At 3 or fewer unrelated adults, no state license exists at all. If you want the state to refer and pay for residents, enroll with HHSC as an Adult Foster Care provider: the Form 5831 checklist, background checks for every adult in the household, and the minimum standards in 26 TAC Chapter 278, Subchapter B, with the provider living in the home. Fire safety at this scale is the basics done seriously: smoke alarms in every bedroom, outside every sleeping area, and on every level, an extinguisher in the kitchen and one per floor, two ways out of every bedroom, and a practiced escape plan. And the Houston catch: a home with exactly 3 elderly or disabled residents can be unlicensed by the state and still need the city boarding home permit. Two governments, two lines.
7. What it really costs
Two kinds of numbers here. Sourced means it comes straight from the agency. Estimate means it is quote-dependent and you should get bids, and the range is where real quotes usually land. For sprinklers especially, get three bids before you panic.
- •HHSC license (Type A or B, 3 years): $300 plus $15 per bed, capped at $2,250. Sourced.
- •Houston boarding home permit: $306.56 first year, $81 a year after. Sourced.
- •Sprinklers, new construction at residential scale (NFPA 13D): typically $1.50 to $2.50 per square foot.
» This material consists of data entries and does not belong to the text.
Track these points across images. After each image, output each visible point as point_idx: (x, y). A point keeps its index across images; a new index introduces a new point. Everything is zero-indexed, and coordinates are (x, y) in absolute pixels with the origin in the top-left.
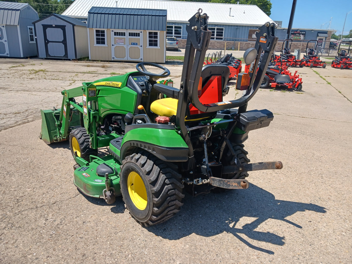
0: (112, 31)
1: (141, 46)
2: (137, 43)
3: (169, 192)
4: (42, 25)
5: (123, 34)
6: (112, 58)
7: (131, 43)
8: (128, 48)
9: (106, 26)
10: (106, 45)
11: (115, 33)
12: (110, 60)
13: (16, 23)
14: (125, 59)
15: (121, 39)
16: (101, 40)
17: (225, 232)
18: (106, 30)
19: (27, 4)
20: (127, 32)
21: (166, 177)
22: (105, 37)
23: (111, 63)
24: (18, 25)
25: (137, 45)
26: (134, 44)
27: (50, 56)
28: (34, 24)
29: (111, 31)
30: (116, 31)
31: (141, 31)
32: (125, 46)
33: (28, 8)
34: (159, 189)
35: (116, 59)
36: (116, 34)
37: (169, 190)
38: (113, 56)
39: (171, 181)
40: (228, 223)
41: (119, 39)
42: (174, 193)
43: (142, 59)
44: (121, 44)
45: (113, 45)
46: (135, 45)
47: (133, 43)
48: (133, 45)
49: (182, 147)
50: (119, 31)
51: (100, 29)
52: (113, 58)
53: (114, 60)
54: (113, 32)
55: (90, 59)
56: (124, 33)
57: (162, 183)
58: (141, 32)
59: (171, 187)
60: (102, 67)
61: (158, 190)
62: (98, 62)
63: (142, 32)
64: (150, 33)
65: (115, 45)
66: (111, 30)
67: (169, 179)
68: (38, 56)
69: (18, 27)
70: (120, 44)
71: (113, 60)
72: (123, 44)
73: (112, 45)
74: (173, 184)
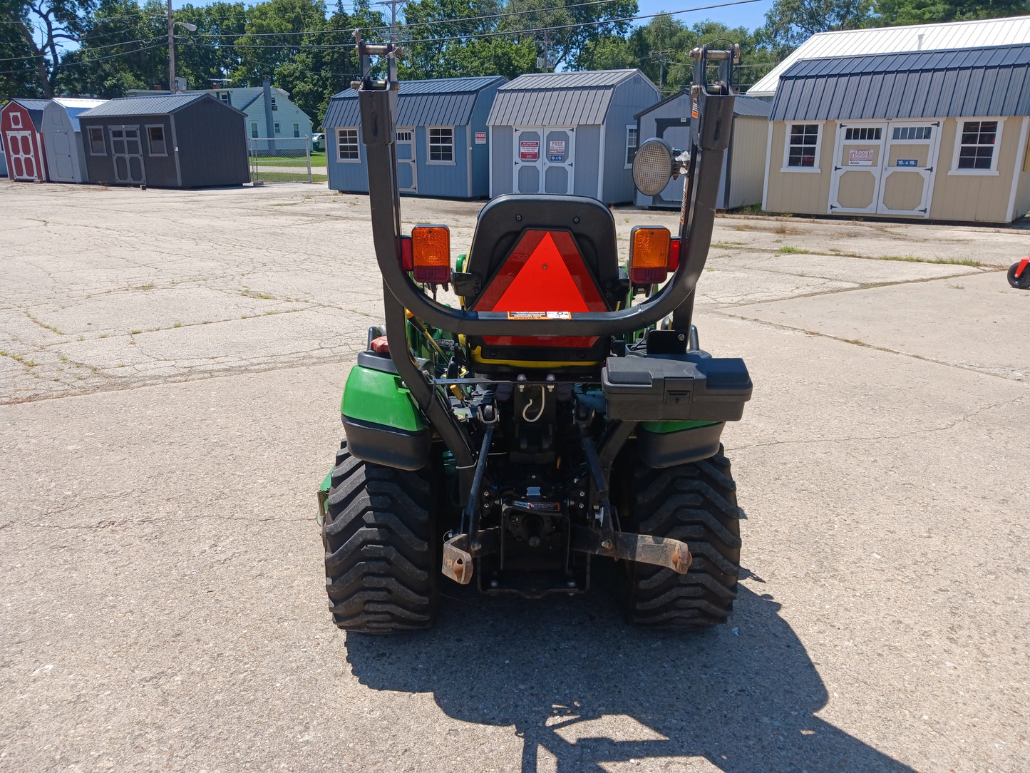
0: (841, 126)
1: (931, 170)
2: (916, 161)
3: (365, 547)
4: (657, 120)
5: (874, 134)
6: (829, 207)
7: (898, 160)
8: (886, 175)
9: (823, 112)
10: (815, 169)
11: (849, 131)
12: (822, 212)
13: (599, 121)
14: (869, 210)
15: (867, 148)
16: (802, 153)
17: (512, 729)
18: (821, 125)
19: (635, 70)
20: (887, 129)
21: (370, 505)
22: (815, 144)
23: (817, 223)
24: (603, 124)
25: (915, 165)
26: (907, 163)
27: (662, 201)
28: (638, 118)
29: (838, 126)
30: (853, 126)
31: (935, 120)
32: (876, 171)
33: (636, 80)
34: (340, 529)
35: (840, 210)
36: (851, 134)
37: (366, 542)
38: (833, 201)
39: (380, 519)
40: (555, 712)
41: (859, 148)
42: (382, 554)
43: (925, 211)
44: (864, 166)
45: (836, 169)
46: (909, 165)
47: (904, 161)
48: (903, 165)
49: (391, 424)
50: (861, 126)
51: (805, 123)
52: (832, 207)
53: (834, 214)
54: (844, 130)
55: (764, 208)
56: (878, 131)
57: (353, 516)
58: (938, 125)
59: (377, 534)
60: (777, 232)
61: (336, 531)
62: (780, 218)
63: (941, 125)
64: (968, 126)
65: (845, 169)
66: (838, 123)
67: (378, 512)
68: (634, 202)
69: (603, 128)
70: (861, 163)
71: (829, 212)
72: (870, 163)
73: (833, 168)
74: (383, 530)
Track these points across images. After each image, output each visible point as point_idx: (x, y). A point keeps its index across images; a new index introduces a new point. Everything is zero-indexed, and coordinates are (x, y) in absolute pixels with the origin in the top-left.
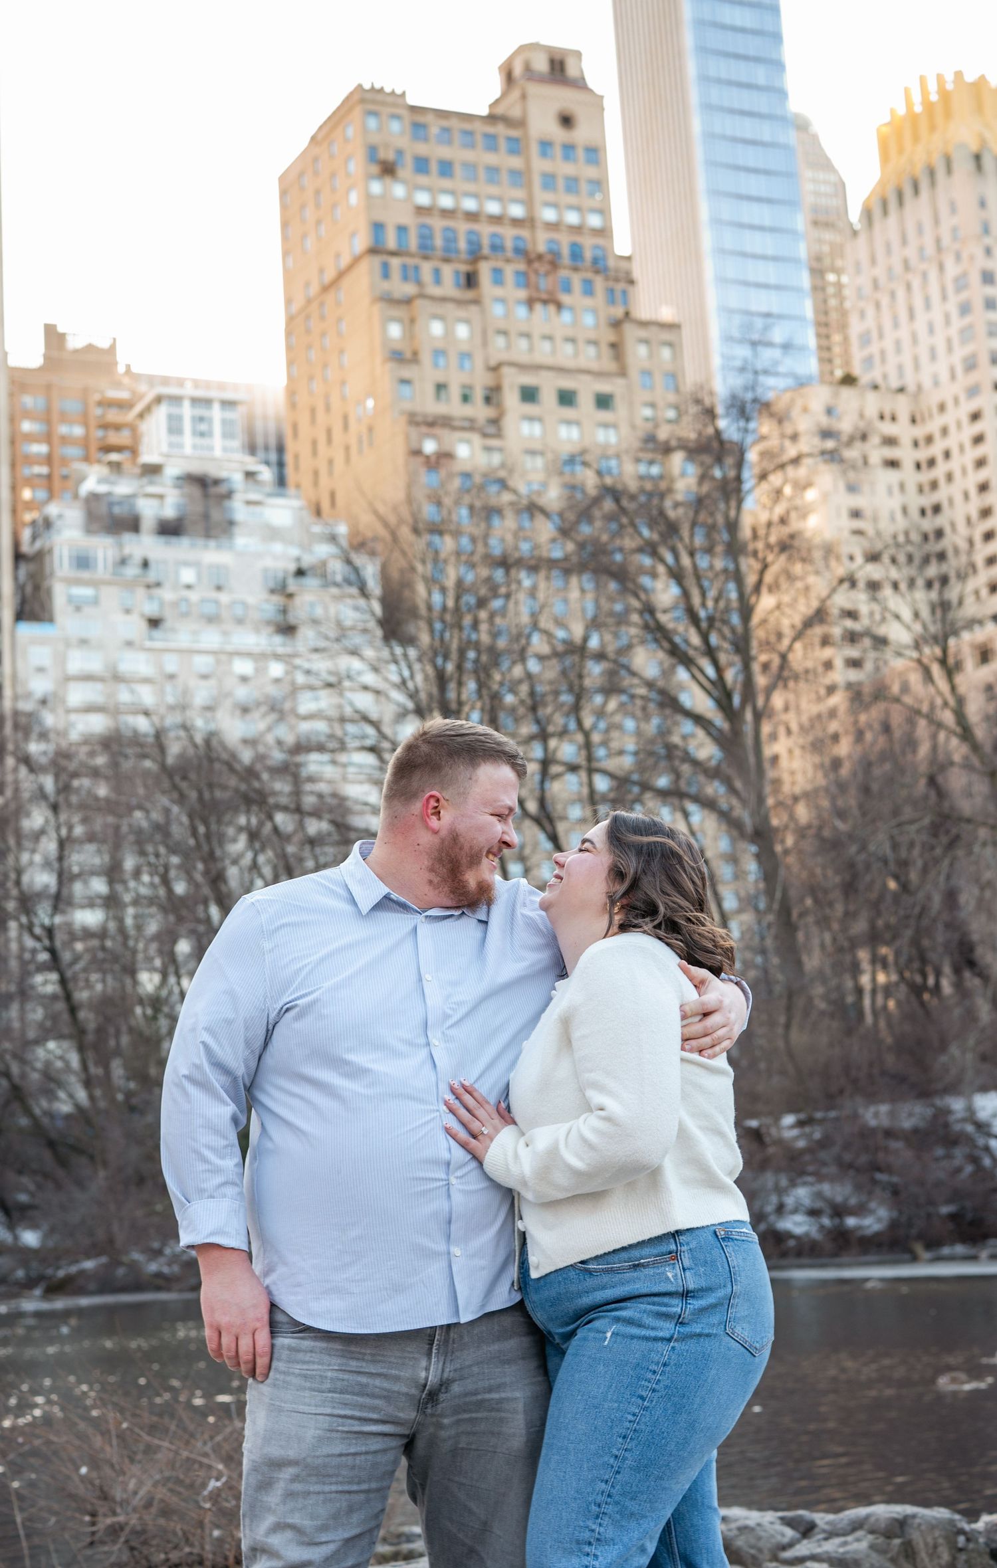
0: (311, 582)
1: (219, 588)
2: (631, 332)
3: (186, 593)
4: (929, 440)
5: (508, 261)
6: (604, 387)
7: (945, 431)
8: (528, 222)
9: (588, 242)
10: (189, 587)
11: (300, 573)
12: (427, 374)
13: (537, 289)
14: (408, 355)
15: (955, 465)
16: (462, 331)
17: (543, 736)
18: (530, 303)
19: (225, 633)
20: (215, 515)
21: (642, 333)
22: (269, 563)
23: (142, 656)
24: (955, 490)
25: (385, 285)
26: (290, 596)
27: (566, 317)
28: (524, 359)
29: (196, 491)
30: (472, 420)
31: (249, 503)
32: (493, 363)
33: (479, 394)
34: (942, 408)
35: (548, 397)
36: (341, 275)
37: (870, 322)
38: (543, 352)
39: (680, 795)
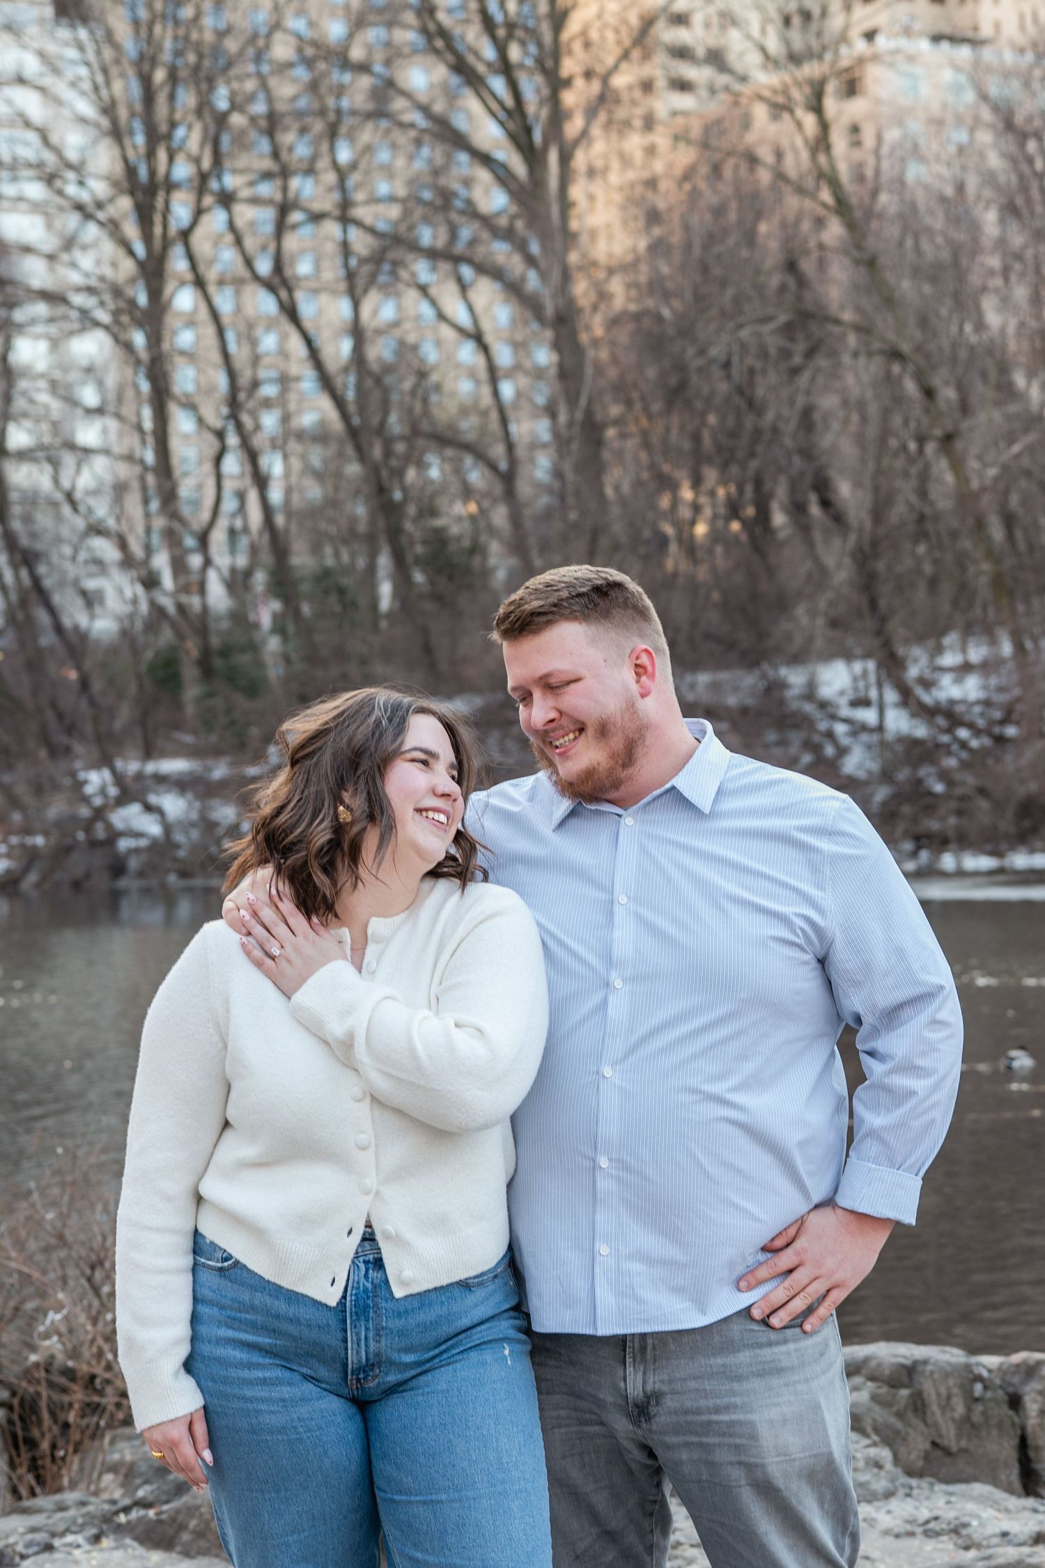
39: (456, 260)
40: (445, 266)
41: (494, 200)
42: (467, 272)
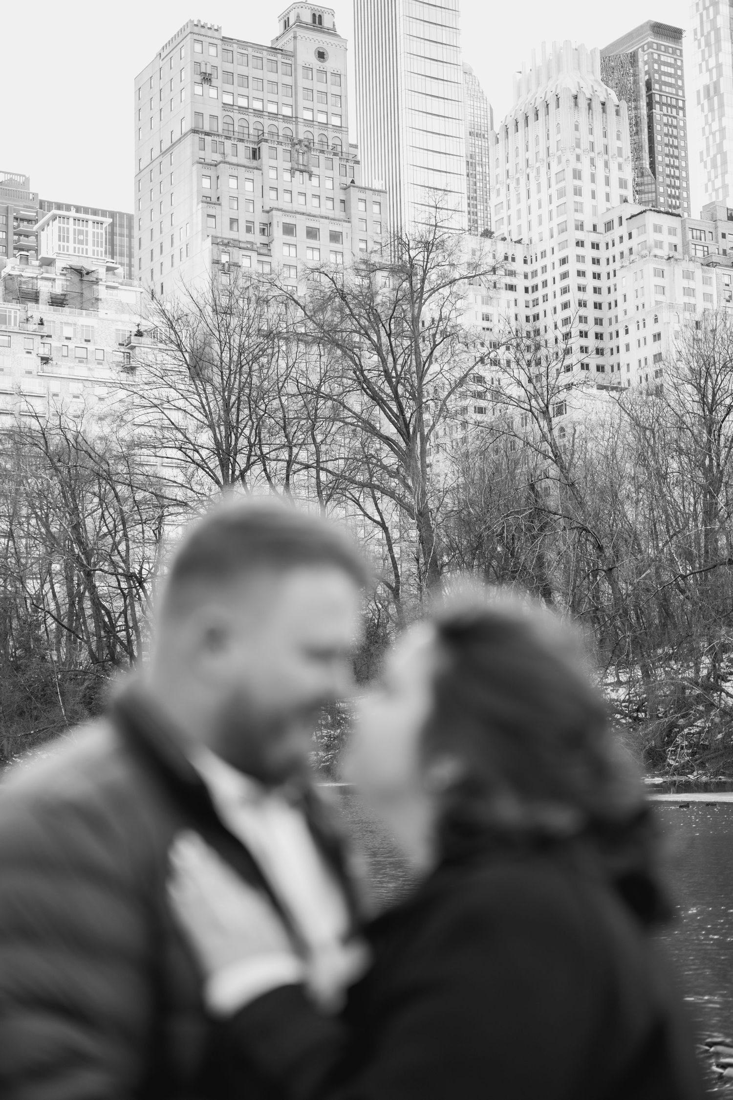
0: (146, 340)
1: (88, 341)
2: (354, 193)
3: (66, 342)
4: (535, 274)
5: (280, 143)
6: (337, 228)
7: (544, 269)
8: (293, 119)
9: (331, 134)
10: (68, 338)
11: (139, 334)
12: (225, 212)
13: (298, 164)
14: (214, 200)
15: (549, 290)
16: (249, 186)
17: (290, 446)
18: (292, 171)
19: (89, 369)
20: (87, 293)
21: (362, 196)
22: (120, 326)
23: (38, 381)
24: (549, 306)
25: (202, 154)
26: (133, 348)
27: (315, 181)
28: (287, 206)
29: (76, 278)
30: (252, 243)
31: (107, 287)
32: (267, 208)
33: (257, 227)
34: (543, 254)
35: (301, 232)
36: (173, 145)
37: (503, 198)
38: (299, 203)
39: (373, 487)
40: (367, 490)
41: (391, 460)
42: (378, 494)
Retrofit in an existing house: $2 to $10 per square foot, with difficult access at $8 to $10. Full commercial NFPA 13: $2 to $10 per square foot.
- •Fire alarm: typically $500 to $2,500 installed for a house-sized building plus $25 to $60 a month monitoring, or $2 to $6 per square foot on a large commercial building.
- •Extinguishers: typically $40 to $80 per unit, plus $5 to $25 per unit per year for licensed service, with service companies often charging an $80 to $150 minimum visit.
- •Emergency generator (large Type B): typically $10,000 to $50,000 plus, sized to the building.
- •Smoke alarms for a small home: roughly $60 to $250 doing it yourself, or $100 to $400 professionally installed and interconnected.
- •Local fire marshal inspection: set by the city fee schedule, budget a few hundred dollars in Houston.